---- PROVIDED TEXT

There are three known methods of storing data in SGA files:

(1) In the majority of files, each chunk is stored using 2048 byte sectors due to the nature of CD storage. The first sector in the file contains 2048 bytes of data, each subsequent sectors contain a 2 byte header specifying how much of the chunk is left followed by 2046 bytes of data. One item to be aware of is if the value of the header is zero then to skip the next 2046 bytes and check the next header. (I'm presuming this has something to do with padding the CD for faster loading?)

(2) Some files, in particular the audio-only files in Night Trap (all variations), do not use length indicators at the start of sectors. The files contain strictly chunk headers and data.

(3) Later versions of the SGA format, as seen in Slam City with Scottie Pippen, Prize Fighter, and Supreme Warriors, introduced a scheme in which chunks can overlap/interrupt other chunks. In this type of file, each sector begins with a two-byte sector header, with the top four bits set to a non-zero value, which we might call the chunk index. If the following twelve bits are set to zero, then we are at the start of a new chunk using the current index. If the following twelve bits are non-zero, then we are looking at a length value, similar to previous formats. A decoder written to handle this type of file would have to keep track of multiple chunks simultaneously. Videos used in Slam City use a container chunk (type F1) which generally contains a video chunk followed by an audio chunk. Videos in Supreme Warrior begin with what appears to be a global header (type F0) in addition to the F1 container chunk, but at present it is unknown how to interpret the metadata. There is also another chunk type, F2, whose use is presently unknown. F2 chunks can also exist in separate files of the extension ".F2". So far, all that is known about F2 chunks is that they often contain what appear to be filenames.

Most SGA files do not contain a global header, but have headers for each chunk. In files of type (1) and (2), headers are never split across sector boundaries. In files of type (3), chunk headers can be split across sector boundaries as long as they are contained within a chunk of type F1. Chunks are word aligned, can contain video or audio. The basic header is 4 bytes long, and is shared by all chunk types.

--------

* _TASK INSTRUCTIONS_
[1] Set down the passage on SGA file storage verbatim, beginning at the words "There are three" and stopping after "for faster loading?)".
[2] Reproduce all of the entries below with "chart" replaced by "graph" and everything else left unchanged, omitting the pictures.

---- PROVIDED RECORDS

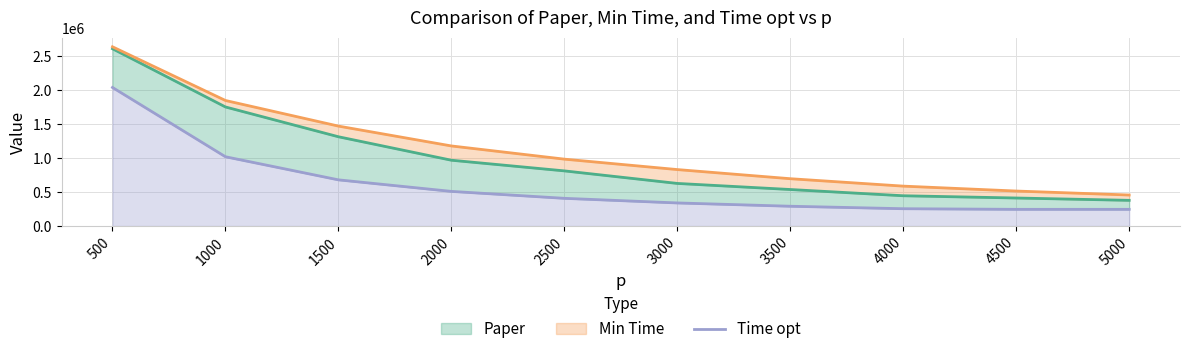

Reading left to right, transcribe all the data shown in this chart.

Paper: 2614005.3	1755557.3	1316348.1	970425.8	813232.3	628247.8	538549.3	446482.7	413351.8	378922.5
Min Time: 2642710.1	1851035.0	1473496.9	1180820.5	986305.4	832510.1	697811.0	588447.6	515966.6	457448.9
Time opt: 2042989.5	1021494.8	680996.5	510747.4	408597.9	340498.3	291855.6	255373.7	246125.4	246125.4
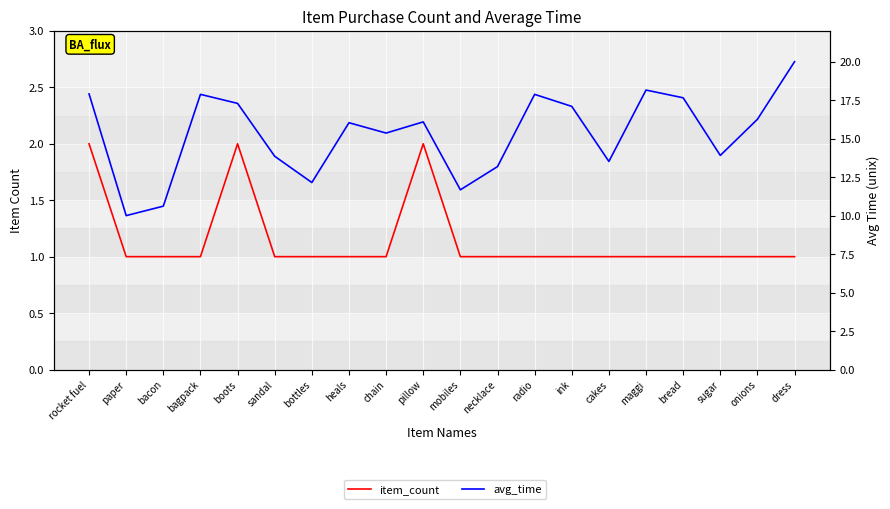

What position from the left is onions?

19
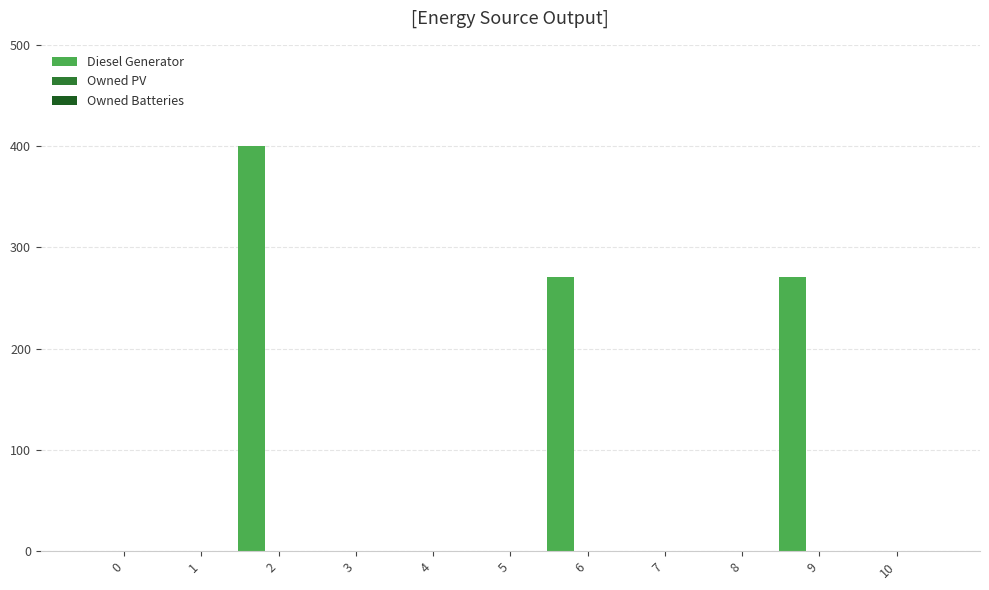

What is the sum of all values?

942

--------

* _RESPONSES TO THE TASKS_
[1]
There are three known methods of storing data in SGA files:

(1) In the majority of files, each chunk is stored using 2048 byte sectors due to the nature of CD storage. The first sector in the file contains 2048 bytes of data, each subsequent sectors contain a 2 byte header specifying how much of the chunk is left followed by 2046 bytes of data. One item to be aware of is if the value of the header is zero then to skip the next 2046 bytes and check the next header. (I'm presuming this has something to do with padding the CD for faster loading?)

[2]
Reading left to right, transcribe all the data shown in this graph.

Paper: 2614005.3	1755557.3	1316348.1	970425.8	813232.3	628247.8	538549.3	446482.7	413351.8	378922.5
Min Time: 2642710.1	1851035.0	1473496.9	1180820.5	986305.4	832510.1	697811.0	588447.6	515966.6	457448.9
Time opt: 2042989.5	1021494.8	680996.5	510747.4	408597.9	340498.3	291855.6	255373.7	246125.4	246125.4

What position from the left is onions?

19

What is the sum of all values?

942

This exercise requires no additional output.